■ Task ■
Rewrite the film review from "Stanley deploys many" to "on the screen.", changing "practical effects" to "physical effects".

■ Excerpted text ■

▼

Stanley deploys many practical effects in his arthouse meets cosmic wonderment bliss of madness that incorporates elements found in Rob Bottin’s The Thing design, however CGI does occur in a very special manner. The narrative layers itself in a mix of characters and uses off-beat humor to break tension and misdirection. Some might see the performances as uneven however, this likely is another element of the constant variations of the alien influence, if one takes the time to reflect about other alien invasion movies, not everyone succumbs to the same rational at the same time; such as in Invasion of the Body Snatchers (1956) or (1978) those characters each battle to various degrees. Otherwise the limited budget was money well-spent for the impact on the screen.

As a Lovecraft adaptation, Color Out of Space is quite fine, the success of this unreleased theatrical movie, has been shocking, as the movie generated new lines of merchandise including both a DVD and Blu-ray release, movie posters and soundtracks available on the common CD format and the rarer 180-gram vinyl. It shows the passion for Lovecraft horror when done with class and understanding one can make the audience crave it immensely, the film has graced numerous horror magazine covers and countless websites, 180-reviews all of it reinforces Richard Stanley’s abilities and Cage’s phenomenal talents as an actor. This isn’t by any means a Stuart Gordon or Full Moon production, this film makes sure to obliterate the lines and draw a formless creature, that unleashes bleak horror in vivid color displays, it’s a creature with primal survivability needs, like us the human race often not fighting in global methodically rather just a close quarters interest, home, family, and self, and for Lovecraftian cosmic horrors that’s no contest. Simply not everyone will find enjoyment, the slow start transforming in multiple directions and descend as an arthouse flick.

▲

■ Records from a dataset ■
▼

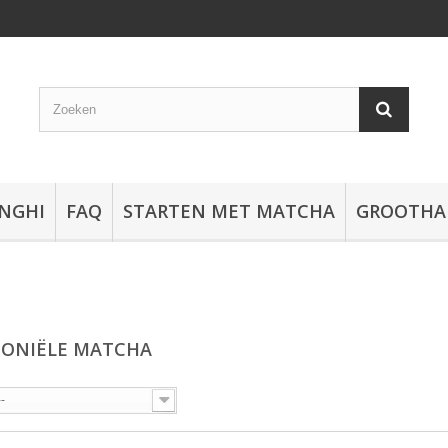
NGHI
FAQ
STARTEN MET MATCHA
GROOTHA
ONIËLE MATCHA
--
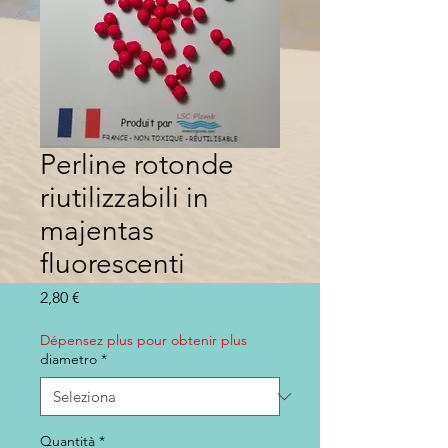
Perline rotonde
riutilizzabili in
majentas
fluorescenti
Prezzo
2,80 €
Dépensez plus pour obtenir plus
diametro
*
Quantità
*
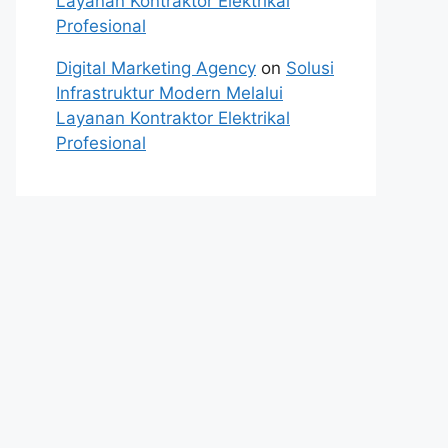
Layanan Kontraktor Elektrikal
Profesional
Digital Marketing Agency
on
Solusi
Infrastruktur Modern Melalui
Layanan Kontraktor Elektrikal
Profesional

▲
▼

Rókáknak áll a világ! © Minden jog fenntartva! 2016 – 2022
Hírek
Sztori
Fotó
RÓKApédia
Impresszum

▲
▼

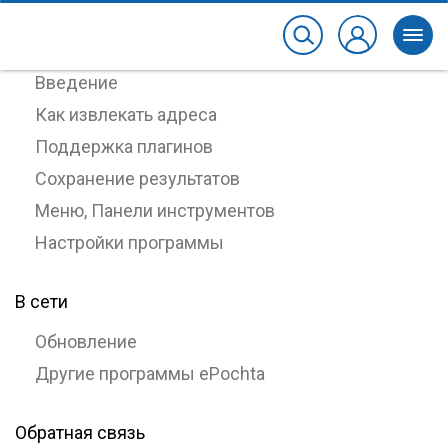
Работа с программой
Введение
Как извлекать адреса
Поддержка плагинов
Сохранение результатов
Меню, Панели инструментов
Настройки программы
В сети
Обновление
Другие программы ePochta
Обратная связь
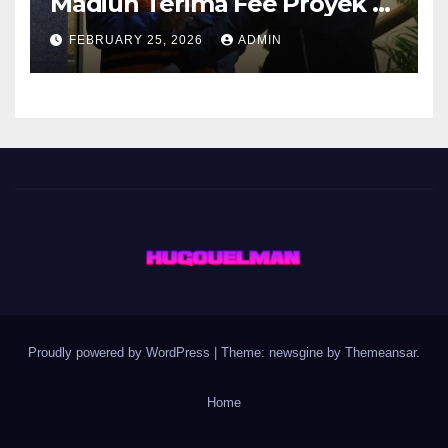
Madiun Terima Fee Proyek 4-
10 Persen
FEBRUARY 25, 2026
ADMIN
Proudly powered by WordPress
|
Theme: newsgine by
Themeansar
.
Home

▲

■ Reply to the task ■
Stanley deploys many physical effects in his arthouse meets cosmic wonderment bliss of madness that incorporates elements found in Rob Bottin’s The Thing design, however CGI does occur in a very special manner. The narrative layers itself in a mix of characters and uses off-beat humor to break tension and misdirection. Some might see the performances as uneven however, this likely is another element of the constant variations of the alien influence, if one takes the time to reflect about other alien invasion movies, not everyone succumbs to the same rational at the same time; such as in Invasion of the Body Snatchers (1956) or (1978) those characters each battle to various degrees. Otherwise the limited budget was money well-spent for the impact on the screen.